The image-mapping is that of simplicity on trope (metonymy) and
solidity on structure (chiasmus). This, in turn,
plays on the metaphors TRUTH IS SIMPLE
and TRUTH IS
SOLID
, both of which are viewed through the lens of the
metaphor STRUCTURE IS THE OBJECT
. This logical sequence
yields the author’s personal central belief: “writing is truth is
life.” His metaphor(m) is “metonymy and chiasmus are solid and
simple, are truth (about life).” He extended this into his
subject matter and many if not most of the other elements of his
writing, generally by analogy.

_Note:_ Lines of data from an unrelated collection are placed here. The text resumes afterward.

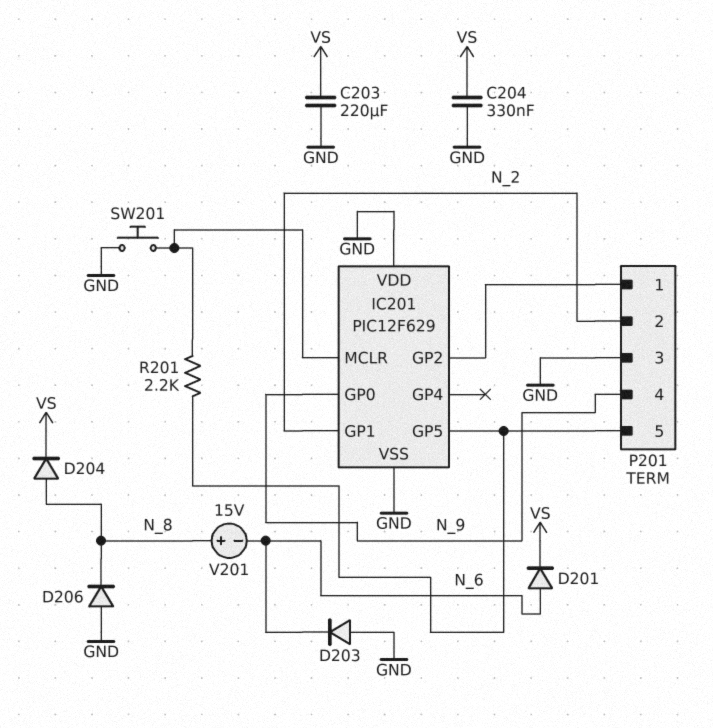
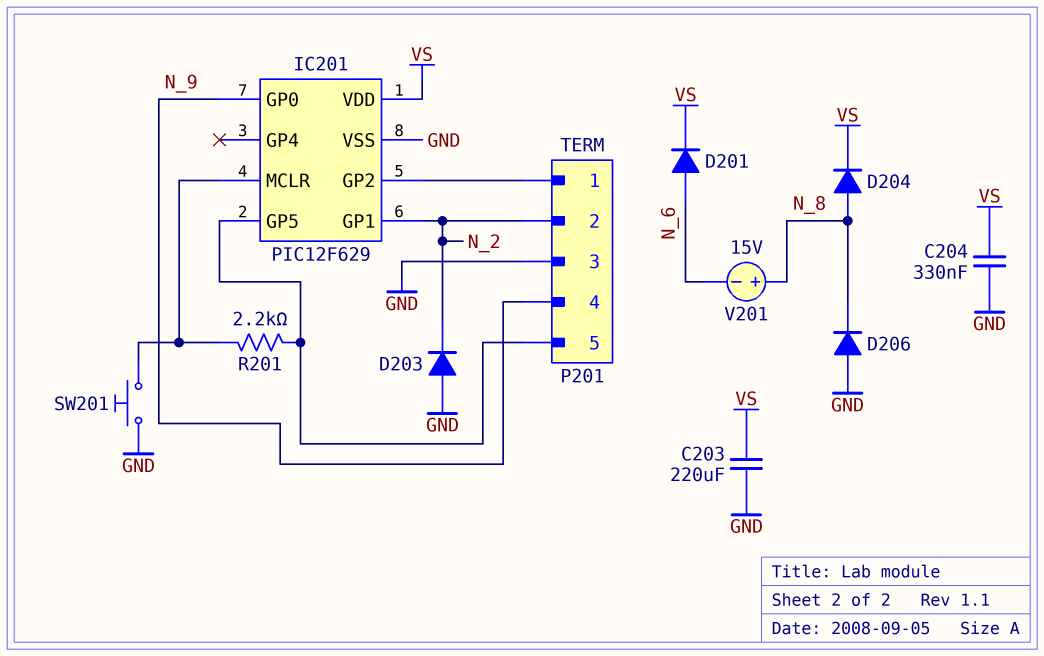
D203: diode (A GND, K N_6) -> diode (A GND, K N_2)
IC201 pin VDD: GND -> VS

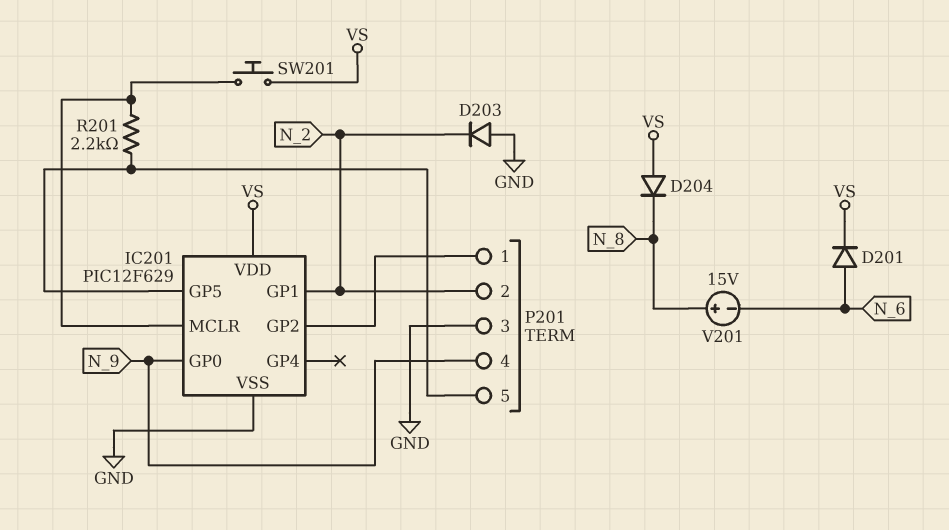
C203: 220uF (GND, VS) -> none
C204: 330nF (GND, VS) -> none
D204: diode (A N_8, K VS) -> diode (A VS, K N_8)
D206: diode (A GND, K N_8) -> none
SW201: button (GND, IC201/MCLR) -> button (IC201/MCLR, VS)

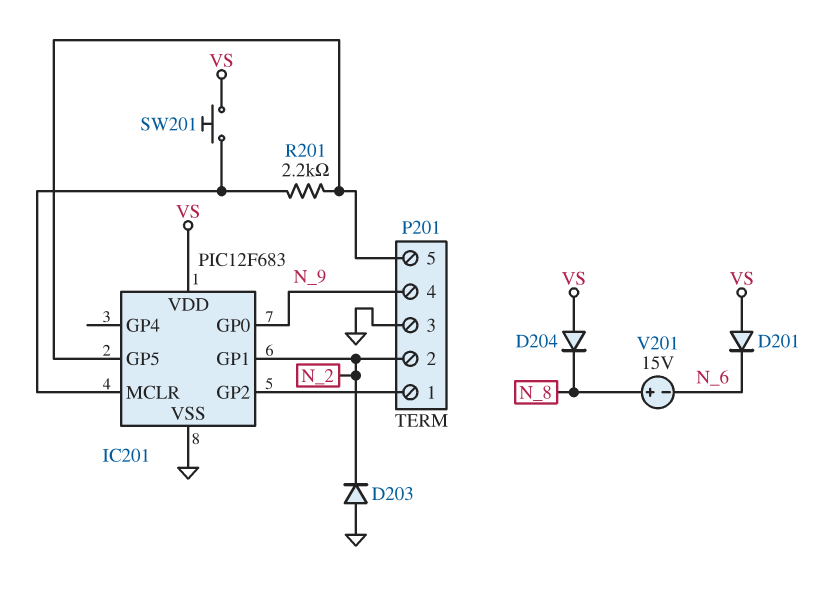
D201: diode (A N_6, K VS) -> diode (A VS, K N_6)
IC201: PIC12F629 -> PIC12F683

His descriptions, place names,
characters’ names, dialogues and syntax are among the creative
particulars which bear the stamp of his metaphor(m). My point is not
to celebrate the insight of literary critics such as David M. Raabe
who highlighted Hemingway’s metonymic play, nor the insight Nänny
and Hermann offer into his chiastic structuring, but to analyze
these mechanics of his writing in a cognitive sense, thus expanding
our perception of the agonistic and vital purpose they serve in his
writing by seeing the significant way in which they converge in the
author’s central trope. 23
Hemingway made linguistic form spatial and visual in an intricate and coherent
complex of tropes. Foundational metaphors are extended, elaborated
and composed. Telling the truth is one of the most important aspects
(a synecdoche) of morality, thus truth is an elaboration of
MORALITY IS STRAIGHTNESS.
Furthermore, straightness is a
metonymy of simplicity. The writer is using many literary elements
metaphorically, but most of all metonymy itself. This is an
unprecedented twist resulting in a great critical metalepsis.
Coherence can be an attribute or extension of truth. Two
foundational metaphors active in our society are COHERENT IS
WHOLE
and COHERENCE IS ALIGNED.
A building or
constructed work of art must be solid, that is, structurally sound,
composed in a thorough fashion. THEORIES ARE BUILDINGS
as
well as IDEAS ARE CONSTRUCTED OBJECTS
are operative at that
point, as applied to literary ideas, most of all to his chiastic
constructions. Extend existence and you have life, one foundational
metaphor is indeed EXISTENCE IS LIFE
, yet another is
EXISTENCE IS HAVING FORM.
For the author this meant a very
specific form—his work, his writing. Hemingway has a central trope
with epistemological and ethical implications, a powerful and
broadened rationality of amazing complexity in a writer of
ostensibly astounding simplicity.
These accounts of central trope in van Gogh and Hemingway have put the theory of central trope to the test and, I believe, substantiated its utility.